### WHAT YOU NEED TO DO
**a.** In the forum thread, which feature of the card's design does FreedomEclipse say could cause trouble fitting it into mid-tower cases?
**b.** Reproduce, word for word, the stretch of the forum thread from "Thanks NVIDIA, you" through "need teh physx!".

### PAGE EXTRACT

□ □ □

What nvidia did is about the same as slapping a bumper sticker on a brand new ferrari.. it makes no sense! Physx is not the reason people choose to buy or not buy a particular video card. 

in these times a buyer is worried about heat or noise.. maybe power draw or brute power regardless of heat/noise.. or performance/$ vs overall price ...

and look what we are given... something hot, noisy, power hungry? more expensive but only slightly more powerful than non-physx capable video cards that really are capable but hey... the damn thing will do physx stuff!!  it can make smoke move in batman AA or make a flag wave in the wind even inside of a sealed off building or get a few extra 1000 points in 3dmark vantage so lets block it to non-nv cards so people will say DAMN!! Look at them physx i gotta have me one of them green things that even create real life physics by blowin da air across my desk like the paper you kick around in that damn physx supported batman AA.. now this is truly a 3d experience! 

Thanks NVIDIA, you really know how to take the fun out of gaming, If I want to kick paper in Batman AA or fart into a cloud of smoke and watch it blow to the wall I either have to buy what you have to offer and If I want something close to best thing that the competiton is selling then I must pay even more money because I need teh physx!

So, NO.. I do not think support for physx should be a con .. cuda.. sure.. but physx should be a con with or without being able to use it.



obv as an nvidia customer for over 6 years I am still bitter about the disabling of physx on ATI cards.. just because I bought a product that was the better choice for me over what youre selling  doesnt mean I shouldnt be able to kick the paper on the floor... it really distracts me away from not being able to destroy a coffee cup with a batarang... 

man i need to stop now or ill be here forever... i will edit and sumarize this later if it doesnt get deleted but i just wanted to try and explain my thoughts on this...

its like a restaurant, they have the right to refuse service to anyone, but they dont go around refusing service to the people that also like to eat at other establishments. they only refuse service to people that are a niusance or conflicting with business.. 

I guess its safe to say we the customer are conflicting with the business of NV since we do not always chose to use there stuff 100% of the time no matter how many $499 video cards we've bought every several years.


----------



## FreedomEclipse (Apr 11, 2010)

QQ - they have the 6pin plugs at the bottom of the card & not hanging off the bottom left hand side. this card might have issues fitting inside Mid-tower cases. my 4870's are already a tight fit inside my 902.

Bad move Asus, bad move!


----------



## FreedomEclipse (Apr 11, 2010)

On a side note - notice how the 4870X2 still creams the 5850 in about 7 out of 10 gaming tests??

lol

-----

W1zzard - why wasnt bad company 2 added to the list of gaming benches??


----------



## Deleted member 24505 (Apr 11, 2010)

Nice review W1zzard.

Boy is that fan quiet.


----------



## W1zzard (Apr 11, 2010)

FreedomEclipse said:


> W1zzard - why wasnt bad company 2 added to the list of gaming benches??



fermi used all the power so i couldnt operate the time machine


----------



## MT Alex (Apr 17, 2010)

Thanks for this review.  I have been wondering about this card compared to a reference design, and this cleared things up.  Great job, fine sir.


----------



## freaksavior (Apr 24, 2010)

Does this have to use the 8pin? Or can I use dual 6 pins?


----------



## Profitcare (Apr 27, 2010)

□ □ □

(Pictured people or hands with joints)
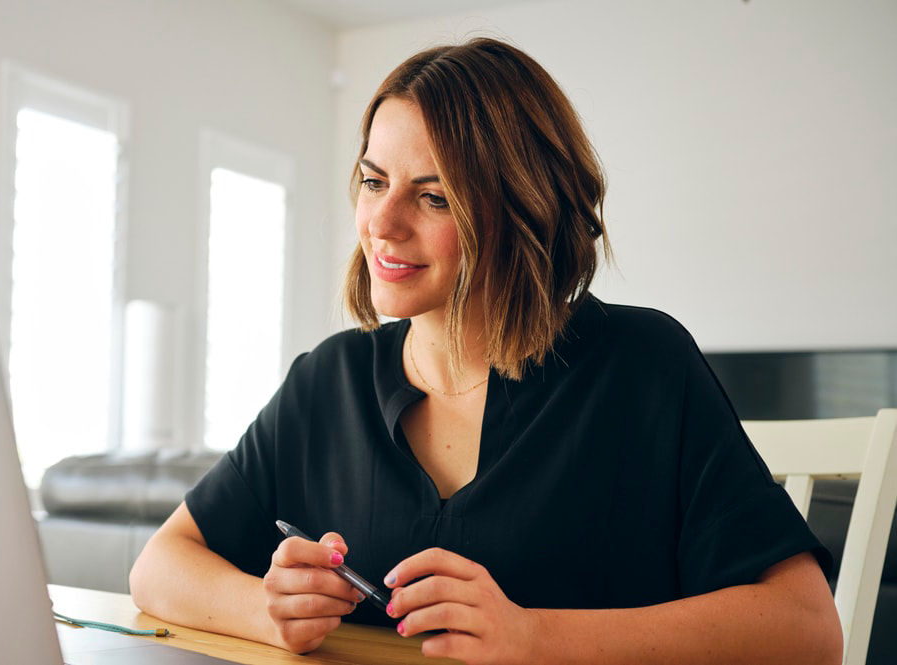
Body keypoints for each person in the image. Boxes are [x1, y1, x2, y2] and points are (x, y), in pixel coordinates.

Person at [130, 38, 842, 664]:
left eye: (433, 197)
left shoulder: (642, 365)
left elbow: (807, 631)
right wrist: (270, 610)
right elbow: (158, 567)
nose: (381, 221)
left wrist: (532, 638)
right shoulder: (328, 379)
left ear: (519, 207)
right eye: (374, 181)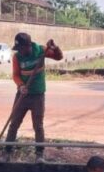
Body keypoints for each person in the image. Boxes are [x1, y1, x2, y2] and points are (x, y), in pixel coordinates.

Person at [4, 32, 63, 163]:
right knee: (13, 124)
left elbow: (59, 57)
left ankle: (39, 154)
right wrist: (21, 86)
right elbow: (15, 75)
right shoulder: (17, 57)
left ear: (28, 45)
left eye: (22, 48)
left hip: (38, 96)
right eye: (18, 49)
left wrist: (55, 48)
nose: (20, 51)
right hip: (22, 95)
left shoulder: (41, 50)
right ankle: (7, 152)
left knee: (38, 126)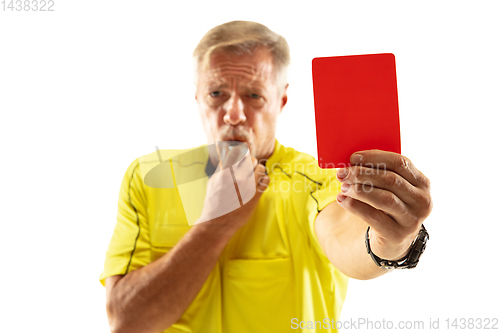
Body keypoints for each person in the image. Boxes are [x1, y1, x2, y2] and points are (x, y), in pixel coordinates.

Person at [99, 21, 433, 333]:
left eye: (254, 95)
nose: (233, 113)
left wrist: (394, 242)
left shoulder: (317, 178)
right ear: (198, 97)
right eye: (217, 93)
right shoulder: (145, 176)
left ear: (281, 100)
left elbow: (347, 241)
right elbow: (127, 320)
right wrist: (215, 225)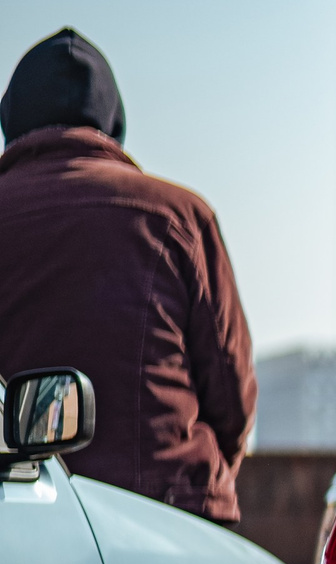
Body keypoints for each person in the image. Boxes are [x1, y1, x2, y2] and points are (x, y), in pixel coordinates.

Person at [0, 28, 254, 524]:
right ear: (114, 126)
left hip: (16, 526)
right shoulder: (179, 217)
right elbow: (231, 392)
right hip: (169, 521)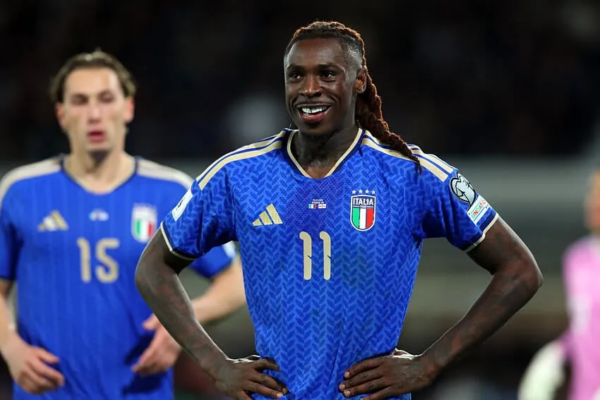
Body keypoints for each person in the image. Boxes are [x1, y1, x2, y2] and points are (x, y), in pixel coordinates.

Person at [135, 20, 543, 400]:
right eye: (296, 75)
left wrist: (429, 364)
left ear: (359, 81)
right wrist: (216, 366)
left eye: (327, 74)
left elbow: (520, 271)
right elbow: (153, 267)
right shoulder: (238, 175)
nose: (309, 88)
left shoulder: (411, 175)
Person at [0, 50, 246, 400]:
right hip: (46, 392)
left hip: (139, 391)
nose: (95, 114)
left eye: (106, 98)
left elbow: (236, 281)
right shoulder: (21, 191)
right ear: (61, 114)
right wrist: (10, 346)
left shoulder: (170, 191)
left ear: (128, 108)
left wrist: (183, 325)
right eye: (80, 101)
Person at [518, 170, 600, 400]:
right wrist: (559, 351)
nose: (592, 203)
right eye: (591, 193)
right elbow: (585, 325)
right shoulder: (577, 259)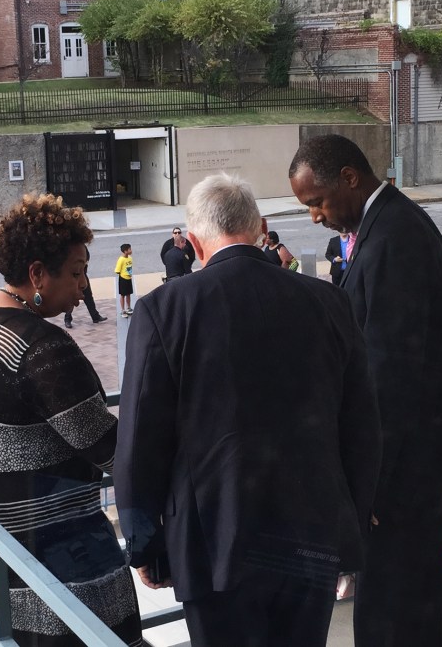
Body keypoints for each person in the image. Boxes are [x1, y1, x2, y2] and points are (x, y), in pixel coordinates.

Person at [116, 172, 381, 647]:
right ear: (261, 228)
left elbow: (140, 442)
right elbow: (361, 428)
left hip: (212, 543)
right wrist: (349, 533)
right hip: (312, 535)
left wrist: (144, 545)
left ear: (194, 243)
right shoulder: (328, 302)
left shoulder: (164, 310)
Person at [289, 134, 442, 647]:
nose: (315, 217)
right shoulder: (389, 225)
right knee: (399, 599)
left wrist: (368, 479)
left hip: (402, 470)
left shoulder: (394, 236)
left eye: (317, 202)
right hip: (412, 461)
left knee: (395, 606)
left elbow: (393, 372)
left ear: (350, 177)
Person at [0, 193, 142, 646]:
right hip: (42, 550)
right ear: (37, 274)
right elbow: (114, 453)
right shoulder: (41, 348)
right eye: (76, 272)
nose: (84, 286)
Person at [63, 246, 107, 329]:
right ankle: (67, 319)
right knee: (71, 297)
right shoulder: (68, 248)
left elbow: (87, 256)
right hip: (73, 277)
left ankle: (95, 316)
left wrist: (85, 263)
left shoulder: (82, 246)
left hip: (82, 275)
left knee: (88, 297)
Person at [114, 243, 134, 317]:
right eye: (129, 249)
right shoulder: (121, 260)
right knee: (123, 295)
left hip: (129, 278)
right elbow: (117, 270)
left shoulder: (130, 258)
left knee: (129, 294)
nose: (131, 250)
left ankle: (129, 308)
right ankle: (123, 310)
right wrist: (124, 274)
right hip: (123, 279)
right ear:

□ □ □

### TASK RESULTS
**a.** The 6-pin plugs sit at the bottom of the card instead of off the bottom left-hand side.

**b.**
Thanks NVIDIA, you really know how to take the fun out of gaming, If I want to kick paper in Batman AA or fart into a cloud of smoke and watch it blow to the wall I either have to buy what you have to offer and If I want something close to best thing that the competiton is selling then I must pay even more money because I need teh physx!